2. The Hon’ble DRP erred in noting that adequate opportunity was given to show-cause why provisions of Article 17 of the India-Switzerland Tax Treaty (‘DTAA’) should not apply to the income of the Appellant.
The Learned AO/ Hon’ble DRP erred in holding that the receipts of the Appellant are in the nature of receipts derived from personal activities of the athletes exercised in India and hence, taxable in India under Article 17 of the DTAA without giving opportunity to the Appellant to show-cause why Article 17 of the DTAA should not apply.
The Learned AO/ Hon’ble DRP erred in holding that the sponsorship revenues from Draft FCB Ulka Advertising Private Limited are in the nature of income derived from personal activities of the drivers exercised in India and hence, taxable in India under Article 17(2) of 1 the DTAA without giving opportunity to the Appellant to show-cause why Article 17 of the DTAA should not apply.

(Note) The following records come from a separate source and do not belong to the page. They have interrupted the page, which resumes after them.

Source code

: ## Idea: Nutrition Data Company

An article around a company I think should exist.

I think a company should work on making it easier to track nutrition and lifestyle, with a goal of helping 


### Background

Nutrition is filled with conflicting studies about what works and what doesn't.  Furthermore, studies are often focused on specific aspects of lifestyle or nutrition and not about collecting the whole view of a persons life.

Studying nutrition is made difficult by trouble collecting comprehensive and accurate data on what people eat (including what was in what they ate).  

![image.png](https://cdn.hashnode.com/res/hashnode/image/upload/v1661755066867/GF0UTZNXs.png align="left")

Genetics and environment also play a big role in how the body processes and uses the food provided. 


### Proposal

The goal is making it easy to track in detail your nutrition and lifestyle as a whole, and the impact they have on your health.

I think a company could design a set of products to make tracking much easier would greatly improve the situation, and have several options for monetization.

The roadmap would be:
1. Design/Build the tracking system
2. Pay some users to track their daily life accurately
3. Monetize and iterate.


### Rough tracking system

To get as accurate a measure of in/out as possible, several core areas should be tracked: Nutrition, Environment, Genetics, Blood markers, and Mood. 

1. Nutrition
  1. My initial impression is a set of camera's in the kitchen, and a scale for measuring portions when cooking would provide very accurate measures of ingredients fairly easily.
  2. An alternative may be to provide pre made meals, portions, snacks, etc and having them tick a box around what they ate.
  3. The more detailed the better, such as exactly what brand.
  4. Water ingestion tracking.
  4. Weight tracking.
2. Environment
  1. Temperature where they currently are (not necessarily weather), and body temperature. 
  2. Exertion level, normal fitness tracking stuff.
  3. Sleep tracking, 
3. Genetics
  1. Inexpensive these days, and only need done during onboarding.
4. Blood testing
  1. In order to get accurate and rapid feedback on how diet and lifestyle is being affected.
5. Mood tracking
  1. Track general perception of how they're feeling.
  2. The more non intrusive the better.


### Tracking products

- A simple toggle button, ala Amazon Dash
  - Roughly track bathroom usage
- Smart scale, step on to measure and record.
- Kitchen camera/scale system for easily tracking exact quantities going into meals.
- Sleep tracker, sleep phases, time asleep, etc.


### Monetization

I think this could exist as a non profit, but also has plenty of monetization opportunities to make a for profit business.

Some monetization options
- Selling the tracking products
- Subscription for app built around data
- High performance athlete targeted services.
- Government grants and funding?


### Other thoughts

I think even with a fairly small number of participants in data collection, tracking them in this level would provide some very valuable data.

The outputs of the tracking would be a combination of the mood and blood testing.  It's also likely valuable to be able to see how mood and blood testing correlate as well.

The Learned AO/ Hon’ble DRP erred in seeking information regarding receipts from any source and sponsorship revenue earned in context of Grand Prix of India without appreciating the Appellant’s submissions that no receipts have been earned by the Appellant in connection with the Grand Prix of India and hence, such details are not relevant.
The Learned AO/ Hon’ble DRP erred in taxing payments to Kamui Kobayashi and Sergio Perez, on which taxes had been deducted and deposited into the Indian Government treasury, as taxable under Article 17 of the DTAA, thereby leading to double taxation.

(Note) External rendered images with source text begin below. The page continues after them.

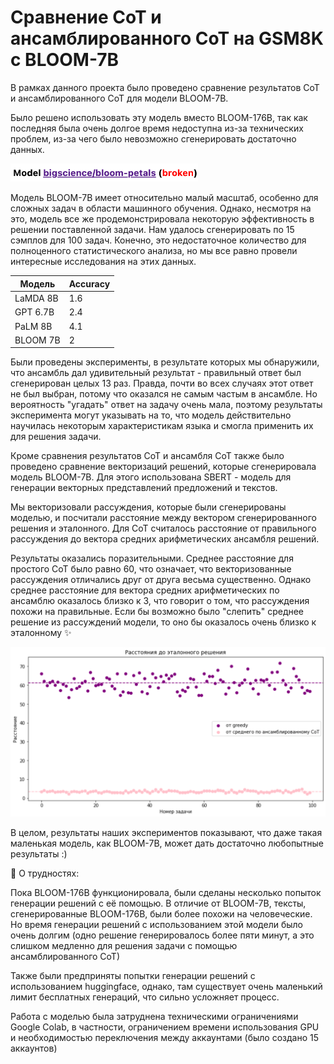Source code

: # Cравнение CoT и ансамблированного CoT на GSM8K с BLOOM-7B 

В рамках данного проекта было проведено сравнение результатов CoT и ансамблированного CoT для модели BLOOM-7B. 

Было решено использовать эту модель вместо BLOOM-176B, так как последняя была очень долгое время недоступна из-за технических проблем, из-за чего было невозможно сгенерировать достаточно данных.

<img src="data/broken.png" width="300" />




Модель BLOOM-7B имеет относительно малый масштаб, особенно для сложных задач в области машинного обучения. Однако, несмотря на это, модель все же продемонстрировала некоторую эффективность в решении поставленной задачи. Нам удалось сгенерировать по 15 сэмплов для 100 задач. Конечно, это недостаточное количество для полноценного статистического анализа, но мы все равно провели интересные исследования на этих данных.

| Модель | Accuracy | 
| -------- | -------- |
| LaMDA 8B | 1.6 | 
| GPT 6.7B | 2.4 |
| PaLM 8B | 4.1 | 
| BLOOM 7B| 2 | 


Были проведены эксперименты, в результате которых мы обнаружили, что ансамбль дал удивительный результат - правильный ответ был сгенерирован целых 13 раз. Правда, почти во всех случаях этот ответ не был выбран, потому что оказался не самым частым в ансамбле. Но вероятность "угадать" ответ на задачу очень мала, поэтому результаты эксперимента могут указывать на то, что модель действительно научилась некоторым характеристикам языка и смогла применить их для решения задачи.

Кроме сравнения результатов CoT и ансамбля CoT также было проведено сравнение векторизаций решений, которые сгенерировала модель BLOOM-7B. Для этого использована SBERT - модель для генерации векторных представлений предложений и текстов.

Мы векторизовали рассуждения, которые были сгенерированы моделью, и посчитали расстояние между вектором сгенерированного решения и эталонного. Для СоТ считалось расстояние от правильного рассуждения до вектора средних арифметических ансамбля решений.

Результаты оказались поразительными. Среднее расстояние для простого CoT было равно 60, что означает, что векторизованные рассуждения отличались друг от друга весьма существенно. Однако среднее расстояние для вектора средних арифметических по ансамблю оказалось близко к 3, что говорит о том, что рассуждения похожи на правильные. Если бы возможно было "слепить" среднее решение из рассуждений модели, то оно бы оказалось очень близко к эталонному :sparkles:




<img src="data/distance.png" width="700" />

В целом, результаты наших экспериментов показывают, что даже такая маленькая модель, как BLOOM-7B, может дать достаточно любопытные результаты :)



:pig: О трудностях:

Пока BLOOM-176B функционировала, были сделаны несколько попыток генерации решений с её помощью. В отличие от BLOOM-7B, тексты, сгенерированные BLOOM-176B, были более похожи на человеческие. Но время генерации решений с использованием этой модели было очень долгим (одно решение генерировалось более пяти минут, а это слишком медленно для решения задачи с помощью ансамблированного СоТ)

Также были предприняты попытки генерации решений с использованием huggingface, однако, там существует очень маленький лимит бесплатных генераций, что сильно усложняет процесс. 

Работа с моделью была затруднена техническими ограничениями Google Colab, в частности, ограничением времени использования GPU и необходимостью переключения между аккаунтами (было создано 15 аккаунтов)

The Learned AO/ Hon’ble DRP erred in not allowing payments made to Kamui Kobayashi and Sergio Perez as a deductible expense inspite of the fact that applicable tax has been duly deducted and deposited into the Indian Government treasury.
The Learned AO/ Hon’ble DRP erred in not granting the corresponding credit for tax deducted at source amounting to Rs 13,80,000 as per the provisions of Section 199 of the Act.
The Learned AO/ Hon’ble DRP erred in levying interest under Section 234A, 234B and 234C of the Act.
The Learned A.O./Hon’ble DRP erred in levying interest under section 234D of the Act.
The Learned Assessing Officer/Hon’ble DRP erred in initiating penalty proceedings under section 271(1)(c) of the Act.”
We have heard the submissions of both the sides and have gone through the entire material available on record. During the course of hearing, the ld. counsel for the assessee submitted at the outset that the ld. authorities below while deciding the issues, as involved in the aforesaid grounds of appeal did not give adequate opportunity of being heard to show cause as to why the provisions of Article No. 17 of the DTAA should not apply with respect to receipts from activities of the athletes, sponsorship Receipts from FCB Ulka Advertising Pvt. Ltd. etc. It was also submitted that no receipts were earned by appellant in connection with the Grand Prix of India and that the tax liability has wrongly been fastened on the payments made to athlets after deducting TDS and its deposit in the Govt. Treasury. It is submitted since no adequate opportunity was granted by the Assessing Officer to explain the applicability of Article 17 of the DTAA, the matter may be restored to the file of Assessing Officer for deciding the issues involved in this appeal de novo after affording reasonable opportunity of being. The ld. DR, on being asked, has no objection on the request of the ld. AR of the assessee for remitting the matter back to Assessing Officer. We accordingly think it appropriate in the interest of justice to remit the matter back to the file of Assessing Officer for deciding all the issues de novo after giving reasonable opportunity of being heard to the assessee.